McAuley’s charge of a connection between black-market adoptions and abortion referral agencies is not isolated, according to other testimony. Lynne McTaggart, a reporter for the New York News, was able to corroborate his charges abundantly in a story published April 13th, 1975, in the Sunday New York News Magazine, entitled, “How I Sold — And Almost Bought — A Baby.”

Further confirmation came from Joseph H. Reid, executive director of the Child Welfare League of America, Inc. “Of concern,” he testified, “is a new approach — black-market profiteering via abortion counseling centers. For some time the Child Welfare League has suspected that there might be a connection between some such counseling services and black-market adoption operators. This area for exploration was suggested to a few newspapers and we subsequently have been glad to see that several have given excellent coverage to this alliance. Other papers have investigated different aspects such as ‘importing’ pregnant women from other countries or buying infants born in other countries.

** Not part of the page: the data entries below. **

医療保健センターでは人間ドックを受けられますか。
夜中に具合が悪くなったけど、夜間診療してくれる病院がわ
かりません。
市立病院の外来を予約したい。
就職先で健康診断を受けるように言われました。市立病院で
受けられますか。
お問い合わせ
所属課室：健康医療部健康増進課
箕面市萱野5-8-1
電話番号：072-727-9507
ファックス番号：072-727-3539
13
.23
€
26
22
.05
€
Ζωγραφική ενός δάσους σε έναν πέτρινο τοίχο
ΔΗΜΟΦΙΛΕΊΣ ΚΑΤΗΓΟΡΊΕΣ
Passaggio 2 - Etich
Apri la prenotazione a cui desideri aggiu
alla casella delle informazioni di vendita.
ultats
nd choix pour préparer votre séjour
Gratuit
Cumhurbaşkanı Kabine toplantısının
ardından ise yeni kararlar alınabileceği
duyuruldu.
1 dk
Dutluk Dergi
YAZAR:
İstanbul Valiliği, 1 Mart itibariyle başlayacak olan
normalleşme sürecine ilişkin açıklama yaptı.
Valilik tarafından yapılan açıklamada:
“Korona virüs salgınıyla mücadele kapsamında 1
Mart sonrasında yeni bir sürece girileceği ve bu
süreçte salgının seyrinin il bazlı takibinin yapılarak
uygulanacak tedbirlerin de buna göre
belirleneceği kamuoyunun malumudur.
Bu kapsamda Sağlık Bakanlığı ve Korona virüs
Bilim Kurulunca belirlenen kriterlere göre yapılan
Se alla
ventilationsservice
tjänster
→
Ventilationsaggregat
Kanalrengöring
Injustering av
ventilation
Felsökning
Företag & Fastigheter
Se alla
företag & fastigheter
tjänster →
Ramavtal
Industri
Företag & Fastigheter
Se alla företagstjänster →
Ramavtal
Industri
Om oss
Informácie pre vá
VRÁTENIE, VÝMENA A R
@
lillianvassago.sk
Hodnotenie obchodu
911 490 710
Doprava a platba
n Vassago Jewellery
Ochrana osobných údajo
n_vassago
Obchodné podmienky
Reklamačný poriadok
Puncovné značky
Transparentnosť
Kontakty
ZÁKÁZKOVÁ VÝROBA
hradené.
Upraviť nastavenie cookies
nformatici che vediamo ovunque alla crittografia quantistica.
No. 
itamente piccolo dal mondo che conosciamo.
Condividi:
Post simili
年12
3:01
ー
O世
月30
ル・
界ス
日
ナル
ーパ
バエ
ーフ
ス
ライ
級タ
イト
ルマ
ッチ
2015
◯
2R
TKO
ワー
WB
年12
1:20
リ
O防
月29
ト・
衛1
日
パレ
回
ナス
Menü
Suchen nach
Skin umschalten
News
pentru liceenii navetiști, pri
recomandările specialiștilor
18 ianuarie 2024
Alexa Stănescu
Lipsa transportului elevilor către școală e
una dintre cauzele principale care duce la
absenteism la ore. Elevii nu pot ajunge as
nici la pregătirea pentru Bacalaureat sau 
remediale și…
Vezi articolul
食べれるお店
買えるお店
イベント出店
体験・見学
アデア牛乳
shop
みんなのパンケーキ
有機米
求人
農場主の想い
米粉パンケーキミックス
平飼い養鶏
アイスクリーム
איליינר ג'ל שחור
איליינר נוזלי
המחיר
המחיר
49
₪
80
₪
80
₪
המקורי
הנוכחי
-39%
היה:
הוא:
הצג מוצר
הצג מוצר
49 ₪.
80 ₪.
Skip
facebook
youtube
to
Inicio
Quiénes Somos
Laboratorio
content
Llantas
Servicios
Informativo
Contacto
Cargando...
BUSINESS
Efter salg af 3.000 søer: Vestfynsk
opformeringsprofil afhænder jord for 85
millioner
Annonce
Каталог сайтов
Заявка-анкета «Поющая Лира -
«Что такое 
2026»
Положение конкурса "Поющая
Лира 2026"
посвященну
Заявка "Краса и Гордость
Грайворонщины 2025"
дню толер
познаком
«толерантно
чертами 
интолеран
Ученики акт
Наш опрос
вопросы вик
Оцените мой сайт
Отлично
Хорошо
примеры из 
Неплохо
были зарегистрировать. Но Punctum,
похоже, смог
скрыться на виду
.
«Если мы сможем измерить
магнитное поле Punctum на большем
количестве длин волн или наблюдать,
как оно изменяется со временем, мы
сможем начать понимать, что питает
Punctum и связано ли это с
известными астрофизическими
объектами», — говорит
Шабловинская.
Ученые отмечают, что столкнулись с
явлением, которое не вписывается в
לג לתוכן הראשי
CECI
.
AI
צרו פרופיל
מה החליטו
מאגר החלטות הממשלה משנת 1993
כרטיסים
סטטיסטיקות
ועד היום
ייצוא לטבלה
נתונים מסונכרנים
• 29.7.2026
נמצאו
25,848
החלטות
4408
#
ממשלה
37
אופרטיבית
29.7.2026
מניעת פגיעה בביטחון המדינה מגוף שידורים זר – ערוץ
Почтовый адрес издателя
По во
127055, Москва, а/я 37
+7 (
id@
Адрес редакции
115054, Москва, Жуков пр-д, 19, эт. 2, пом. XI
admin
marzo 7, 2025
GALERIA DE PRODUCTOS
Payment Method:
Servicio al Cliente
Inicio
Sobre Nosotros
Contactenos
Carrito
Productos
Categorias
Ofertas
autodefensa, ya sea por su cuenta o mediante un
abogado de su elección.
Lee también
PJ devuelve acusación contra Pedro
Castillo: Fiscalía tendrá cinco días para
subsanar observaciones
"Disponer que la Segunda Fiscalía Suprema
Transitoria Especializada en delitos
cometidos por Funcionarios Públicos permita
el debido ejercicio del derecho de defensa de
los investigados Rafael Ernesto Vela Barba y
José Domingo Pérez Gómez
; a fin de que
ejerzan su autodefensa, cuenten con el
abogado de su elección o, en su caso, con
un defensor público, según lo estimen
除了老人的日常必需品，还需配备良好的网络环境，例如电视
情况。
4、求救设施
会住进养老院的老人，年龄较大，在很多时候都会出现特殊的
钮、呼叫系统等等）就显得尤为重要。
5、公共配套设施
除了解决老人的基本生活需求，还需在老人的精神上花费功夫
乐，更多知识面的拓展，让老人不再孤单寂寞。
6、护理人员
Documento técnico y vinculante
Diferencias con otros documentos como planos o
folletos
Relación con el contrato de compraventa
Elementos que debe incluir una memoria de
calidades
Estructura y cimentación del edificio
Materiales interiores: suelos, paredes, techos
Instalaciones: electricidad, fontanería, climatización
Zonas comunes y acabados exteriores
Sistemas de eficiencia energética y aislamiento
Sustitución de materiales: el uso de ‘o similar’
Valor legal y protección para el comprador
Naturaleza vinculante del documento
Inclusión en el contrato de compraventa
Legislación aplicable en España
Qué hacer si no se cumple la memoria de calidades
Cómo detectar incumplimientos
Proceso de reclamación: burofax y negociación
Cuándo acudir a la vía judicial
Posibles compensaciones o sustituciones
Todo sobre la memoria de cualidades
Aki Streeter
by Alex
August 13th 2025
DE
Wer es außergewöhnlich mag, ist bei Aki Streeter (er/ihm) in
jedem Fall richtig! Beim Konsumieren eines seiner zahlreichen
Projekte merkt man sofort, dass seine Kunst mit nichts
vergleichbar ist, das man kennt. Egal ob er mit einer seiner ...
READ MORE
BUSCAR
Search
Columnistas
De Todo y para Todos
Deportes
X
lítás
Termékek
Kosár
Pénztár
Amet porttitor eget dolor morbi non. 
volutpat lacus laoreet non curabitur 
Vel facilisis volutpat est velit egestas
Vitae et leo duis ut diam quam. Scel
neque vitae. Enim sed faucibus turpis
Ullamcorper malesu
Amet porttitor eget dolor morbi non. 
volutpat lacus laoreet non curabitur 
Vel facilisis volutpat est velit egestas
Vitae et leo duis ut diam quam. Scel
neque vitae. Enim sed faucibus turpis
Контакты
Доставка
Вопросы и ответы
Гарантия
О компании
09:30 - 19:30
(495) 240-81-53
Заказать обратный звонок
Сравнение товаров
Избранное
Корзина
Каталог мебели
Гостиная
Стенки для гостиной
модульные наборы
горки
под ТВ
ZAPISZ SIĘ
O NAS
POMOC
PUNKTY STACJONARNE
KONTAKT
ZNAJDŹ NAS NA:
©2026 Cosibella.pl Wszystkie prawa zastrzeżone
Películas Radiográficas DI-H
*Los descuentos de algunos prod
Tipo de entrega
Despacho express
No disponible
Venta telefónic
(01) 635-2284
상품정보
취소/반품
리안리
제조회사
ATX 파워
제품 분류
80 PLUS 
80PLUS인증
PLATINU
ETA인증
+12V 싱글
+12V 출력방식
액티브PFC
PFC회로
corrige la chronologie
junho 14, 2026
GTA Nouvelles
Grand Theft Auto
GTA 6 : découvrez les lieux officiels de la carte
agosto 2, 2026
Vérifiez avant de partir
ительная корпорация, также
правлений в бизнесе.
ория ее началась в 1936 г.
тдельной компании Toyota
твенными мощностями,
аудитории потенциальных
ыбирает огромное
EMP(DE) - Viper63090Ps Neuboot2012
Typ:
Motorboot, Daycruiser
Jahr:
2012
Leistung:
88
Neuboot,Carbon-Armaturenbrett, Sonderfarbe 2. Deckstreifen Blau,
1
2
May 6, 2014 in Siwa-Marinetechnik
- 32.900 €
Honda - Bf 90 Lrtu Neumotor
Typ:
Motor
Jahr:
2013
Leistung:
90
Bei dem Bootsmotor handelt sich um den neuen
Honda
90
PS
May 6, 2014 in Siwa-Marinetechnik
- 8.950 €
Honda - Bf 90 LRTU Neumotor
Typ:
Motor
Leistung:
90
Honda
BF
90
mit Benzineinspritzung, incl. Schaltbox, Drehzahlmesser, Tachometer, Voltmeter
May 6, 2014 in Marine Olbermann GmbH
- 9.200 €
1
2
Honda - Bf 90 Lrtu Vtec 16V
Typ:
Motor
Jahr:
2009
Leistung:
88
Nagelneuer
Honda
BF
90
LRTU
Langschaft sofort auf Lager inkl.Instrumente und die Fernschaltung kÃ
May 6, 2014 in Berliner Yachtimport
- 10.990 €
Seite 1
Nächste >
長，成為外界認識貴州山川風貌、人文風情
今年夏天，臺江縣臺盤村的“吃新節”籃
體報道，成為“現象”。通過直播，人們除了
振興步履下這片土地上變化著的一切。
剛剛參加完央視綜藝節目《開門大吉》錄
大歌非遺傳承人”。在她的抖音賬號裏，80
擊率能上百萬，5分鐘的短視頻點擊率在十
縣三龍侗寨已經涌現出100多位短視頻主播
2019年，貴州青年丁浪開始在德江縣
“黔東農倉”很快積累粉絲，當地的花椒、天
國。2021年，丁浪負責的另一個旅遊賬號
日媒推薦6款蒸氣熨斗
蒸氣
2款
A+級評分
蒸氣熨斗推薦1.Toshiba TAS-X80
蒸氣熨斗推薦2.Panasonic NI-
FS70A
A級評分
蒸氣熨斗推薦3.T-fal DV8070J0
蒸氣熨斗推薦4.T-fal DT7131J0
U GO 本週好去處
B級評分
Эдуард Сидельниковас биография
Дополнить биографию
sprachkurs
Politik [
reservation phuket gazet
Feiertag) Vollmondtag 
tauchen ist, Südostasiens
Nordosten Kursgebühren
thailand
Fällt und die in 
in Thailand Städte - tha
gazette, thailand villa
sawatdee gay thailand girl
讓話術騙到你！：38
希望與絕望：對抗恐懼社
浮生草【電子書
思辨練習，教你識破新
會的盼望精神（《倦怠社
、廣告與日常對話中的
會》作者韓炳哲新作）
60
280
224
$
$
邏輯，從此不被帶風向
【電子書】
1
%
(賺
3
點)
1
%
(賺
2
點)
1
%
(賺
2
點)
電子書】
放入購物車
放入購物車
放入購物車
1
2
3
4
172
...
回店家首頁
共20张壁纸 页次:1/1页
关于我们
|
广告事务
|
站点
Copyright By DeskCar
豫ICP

Just as the abortion center racket, all of these are odious as ‘blood money’.”

Reid indicated that the target of this collusion is usually “an expectant woman or adolescent too far advanced in pregnancy for abortion or one considered likely to change her mind for profit.”

The testimony did not make clear what kickbacks, if any, the abortion referral agencies receive from the black-market operators.

Black-market adoptions are defined as independent adoptions arranged by an intermediary where the intermediary functions for profit. Such an operation is illegal in all 50 States because it amounts to the sale of a human being. However, now that the January, 1973, Supreme Court decisions on abortion have defined the fetus as a non-person until live birth, it is difficult to see how these black-market adoptions can any longer be prosecuted. The biological mother or her intermediary need only claim that the fetus was “sold” prior to birth.